DOCUMENT PASSAGE:
*-*-*

# GRPO (Group Relative Policy Optimization) — a clear explanation
GRPO is a **PPO-style policy optimization method** that **does not train a value critic**.
Instead of estimating advantages with a learned value function, it computes a **relative advantage inside a group of rollouts** generated from the **same prompt / same initial condition**.
---
## 1) What problem GRPO solves
In standard PPO you often need a **critic** \(V(s)\) to compute advantages:
\[
A_t = R_t - V(s_t)
\]
But in outcome-only robotics RL (success/fail), training a stable critic can be difficult and expensive.
GRPO avoids that by:
- sampling **multiple trajectories** for the same input
- scoring them with a reward (e.g., success = 1, fail = 0)
- using **within-group comparison** to decide which trajectories are better
---
## 2) GRPO setup: “group” of trajectories
Fix one input \(x\) (typically: instruction + initial observation / initial env state).
Generate a group of \(N\) trajectories:
\[
\tau^{(1)}, \tau^{(2)}, \ldots, \tau^{(N)}
\]
Each trajectory has a final reward \(r^{(i)}\) (often binary: 0 or 1).
---
## 3) Convert trajectory rewards into **relative advantages**
Compute the group mean and standard deviation:
\[
\mu = \frac{1}{N}\sum_{i=1}^N r^{(i)},
\qquad
\sigma = \sqrt{\frac{1}{N}\sum_{i=1}^N (r^{(i)}-\mu)^2 + \epsilon}
\]
Then define a **group-relative advantage** for each trajectory:
\[
\hat{A}^{(i)} = \frac{r^{(i)} - \mu}{\sigma}
\]
### Intuition
- If a trajectory is better than the group average → \(\hat{A}^{(i)} > 0\) (increase its probability)

*-*-*

DATASET CONTENT:
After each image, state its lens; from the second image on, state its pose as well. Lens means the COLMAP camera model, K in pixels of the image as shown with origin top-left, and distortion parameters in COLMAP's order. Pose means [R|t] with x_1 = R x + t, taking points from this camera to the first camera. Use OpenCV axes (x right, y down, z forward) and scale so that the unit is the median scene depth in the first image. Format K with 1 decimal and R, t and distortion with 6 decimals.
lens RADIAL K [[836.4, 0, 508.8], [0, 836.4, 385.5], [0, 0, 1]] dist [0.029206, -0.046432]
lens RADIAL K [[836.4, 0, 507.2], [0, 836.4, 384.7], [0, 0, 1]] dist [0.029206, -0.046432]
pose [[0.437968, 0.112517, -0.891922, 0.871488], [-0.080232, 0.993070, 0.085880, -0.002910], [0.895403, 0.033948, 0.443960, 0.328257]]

*-*-*

BRIEF A: In the GRPO explanation, what does the fixed input x typically consist of?
BRIEF B: Carry on the GRPO explanation from its last line.

EXPECTED ANSWER A: An instruction plus the initial observation or initial environment state.

EXPECTED ANSWER B:
- If worse than average → \(\hat{A}^{(i)} < 0\) (decrease its probability)
This is why you need **multiple rollouts per same input**: GRPO learns by comparing them.
---
## 4) Turn the advantage into a PPO-style update (but critic-free)
For each trajectory \(\tau^{(i)}\), you have a sequence of action choices across time:
\[
(a_1^{(i)}, a_2^{(i)}, \ldots, a_T^{(i)})
\]
and the corresponding states/observations \((s_t^{(i)})\).
Define the PPO probability ratio at each step:
\[
\rho_t^{(i)}(\theta)=\frac{\pi_\theta(a_t^{(i)}\mid s_t^{(i)})}{\pi_{\theta_{\text{old}}}(a_t^{(i)}\mid s_t^{(i)})}
\]
Then GRPO uses the **clipped surrogate objective** (same spirit as PPO):
\[
L(\theta)=
\mathbb{E}_{i,t}\Big[
\min\big(
\rho_t^{(i)}(\theta)\hat{A}^{(i)},
\text{clip}(\rho_t^{(i)}(\theta), 1-\epsilon, 1+\epsilon)\hat{A}^{(i)}
\big)
\Big]
\]
### Key detail
Notice the advantage is \(\hat{A}^{(i)}\):
it is computed from **group-relative reward**, not from a critic.
---
## 5) Why “propagate reward to every token/action step”?
If reward is outcome-only (success/fail at the end), GRPO treats the whole trajectory as good/bad.
So the same \(\hat{A}^{(i)}\) is applied to **every time step** in that trajectory:
- all actions in a successful trajectory are reinforced
- all actions in a failed trajectory are suppressed
This is **trajectory-level credit assignment** (simple but effective when you have group comparison).
---
## 6) A concrete toy example (binary rewards)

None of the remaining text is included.